___ EXTRAIT DU TEXTE

Le récit, sous forme de flashbacks, est le testament sans concession d’un homme libre, toute sa vie durant. Après une première collaboration, il y a plus de quarante ans, Oh, Canada signe les retrouvailles du réalisateur américain Paul Schrader et de Richard Gere. Mais ici, l’acteur américain troque les voitures de sport et les vêtements de luxe d’American Gigolo contre le pyjama bien plus ingrat de vieillard impotent sur son fauteuil roulant. La flamme est toujours là pourtant, dans les yeux de l’acteur américain aux cheveux blancs, qui n’a rien perdu de son charme et de sa présence à l’écran.
Paul Schrader est avant tout un scénariste aux multiples collaborations avec de grands réalisateurs. Il aime s’attaquer aux tabous de la société, ici la mort. Son récit se base sur le livre écrit par son ami, l’écrivain Russell Banks, alors malade et décédé depuis. Il choisit une approche de construction avec deux temporalités différentes, le présent et le passé. Il qualifie ainsi son film de « mosaïque » en présentant également un dédoublement de la narration.

______
___ DONNÉES BRUTES

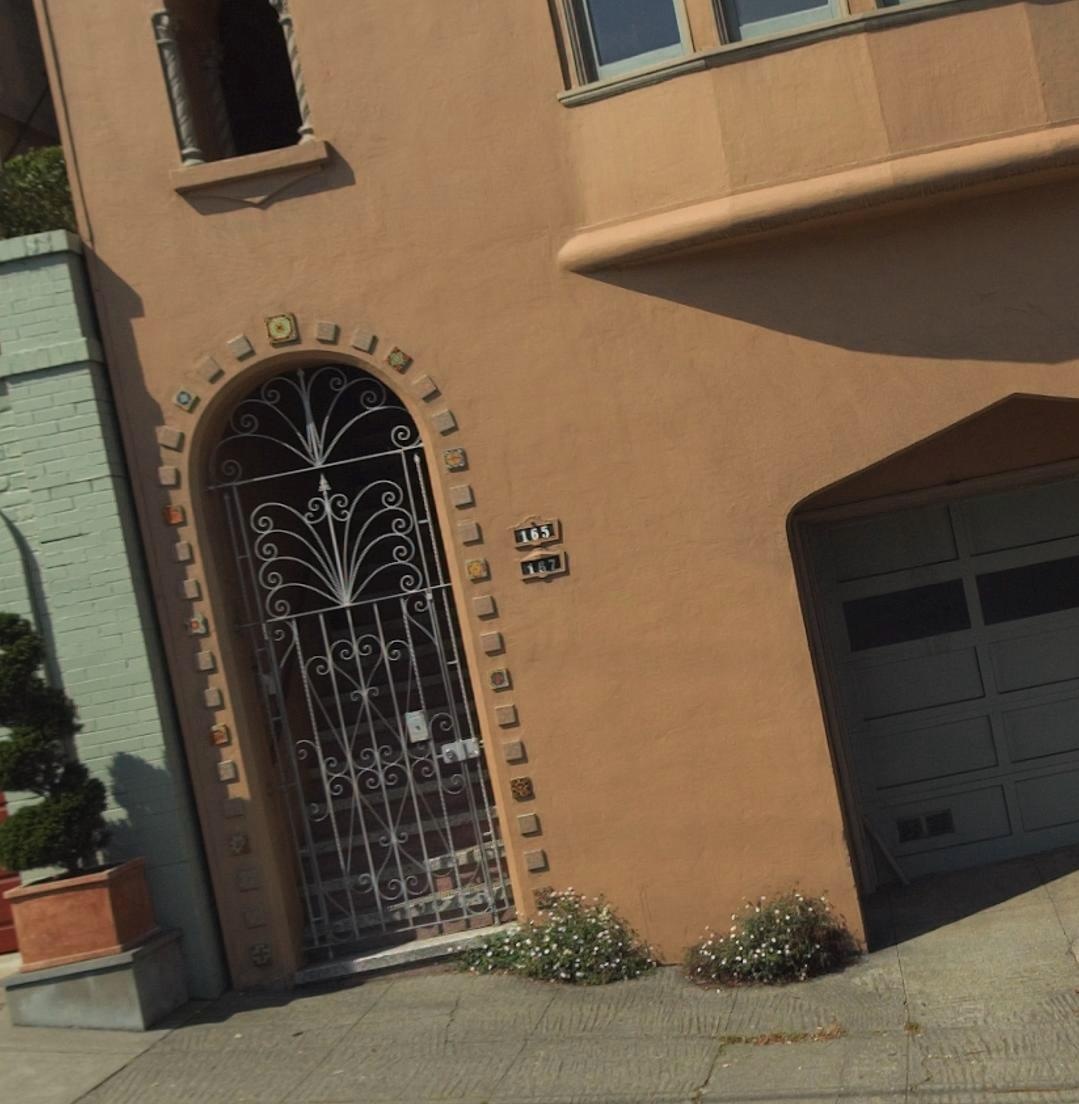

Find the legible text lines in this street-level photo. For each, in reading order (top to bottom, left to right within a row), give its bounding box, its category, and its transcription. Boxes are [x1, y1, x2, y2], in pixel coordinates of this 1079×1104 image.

______

_ÉNONCÉ 1_
Relevez tous les noms de personnes cités dans le texte sur le film « Oh, Canada ».
_ÉNONCÉ 2_
Répondez brièvement aux questions suivantes à partir du texte sur le film « Oh, Canada ».
(a) Il y a combien de temps a eu lieu la première collaboration entre Paul Schrader et Richard Gere ?
(b) Quel tabou de la société Paul Schrader aborde-t-il dans ce film ?
(c) Quelles sont les deux temporalités choisies pour la construction du film ?
_ÉNONCÉ 3_
Poursuivez le texte sur le film « Oh, Canada » à partir de sa dernière phrase.

_CORRIGÉ 1_
Paul Schrader, Richard Gere, Russell Banks

_CORRIGÉ 2_
(a) Il y a plus de quarante ans.
(b) La mort.
(c) Le présent et le passé.

_CORRIGÉ 3_
Quand Leonard raconte son histoire, sa voix-off alimente le parcours de son personnage jeune, incarné par le comédien australien Jacob Elordi. Dans une ultime confession avant de mourir, il livre toute la vérité sur sa vie sous les yeux de sa dernière épouse, interprétée par la star américaine Uma Thurman. Peu présente sur les écrans ces dernières années, Paul Schrader avait à cœur de travailler avec elle. Quant au réalisateur qui recueille les dernières confidences de son ami Leonard, il est campé par Michael Imperioli. L’ancien élève et le maître se retrouvent en pleine confiance derrière et devant la caméra.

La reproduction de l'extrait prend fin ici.